• **Deine Aufgabe**
Nenne bitte alle Wörter, die der Lesetext als Beispiele für Reime anführt, in seiner Schreibweise.
━━━ Lesetext ━━━
Sicher denken jetzt einige: “Moment, klingt ja absolut beschi****”. Richtig. Tut es auch. Der Grund dafür ist, dass wir lediglich zwei Vokale im Reim enthalten haben. Auf lange Sicht sind wir allerdings bestrebt, drei bis fünf Vokale in den Reim zu integrieren. Erstaunlicherweise klingt die Assonanz ansprechender, wenn mehr Vokale in diese integriert werden. Wir ergänzen also:
Reise-tasche / Seiden-pflanze.
Klingt besser und wäre in dieser Form auch ein guter Reim. Da es aber nicht immer leicht ist, einen Reim zu finden, welcher ein gewisses Niveau aufweist und auch inhaltlich in den Text passt bzw. nicht zweckgereimt ist, nutzen viele, auch etablierte Rapper bevorzugt die “unreine Assonanz”. Bei dieser Art zu reimen, werden Vokale, bevorzugt in der Wortmitte, außen vor gelassen. Wieder ein Beispiel:
Zahnorthopäde / Marktforschungsthese.
Allerdings sollte man es mit der Verwendung von sich nicht reimenden Vokalen in Maßen halten, da sich dies sonst negativ auf das Klangbild des Reimes auswirkt. Als Faustregel könnt ihr euch merken: Maximal 1/3 der Vokale im Reim dürfen unsauber sein. Haltet ihr euch daran, erreicht ihr akustisch ein annäherndes Klangbild, wie bei einer sauberen Assonanz, der Reimpool allerdings vergrößert sich immens. Tipp: Sind aufeinander gereimte Vokale unsauber, klingen aber ähnlich, wie “i” und “e” zum Beispiel, steigert dies nochmals das Klangbild des Reimes.
━━━ Daten ━━━
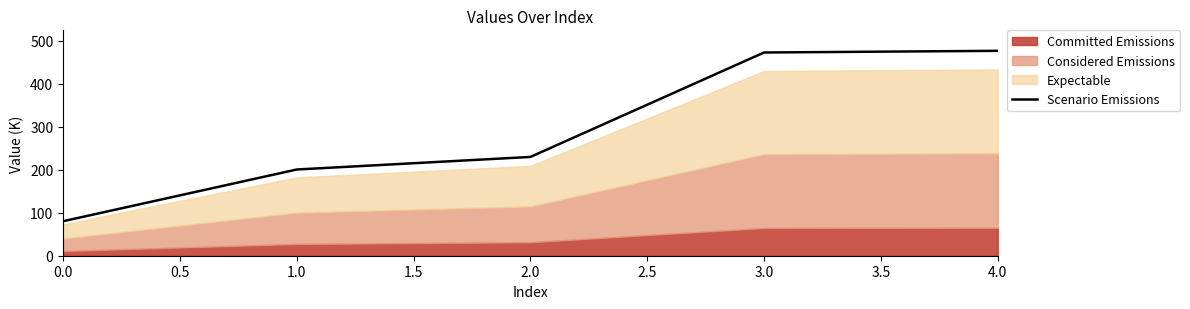

True or false: there are more than 2 points higher than both neighbors.

False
━━━
• **Lösung**
Reise-tasche, Seiden-pflanze, Zahnorthopäde, Marktforschungsthese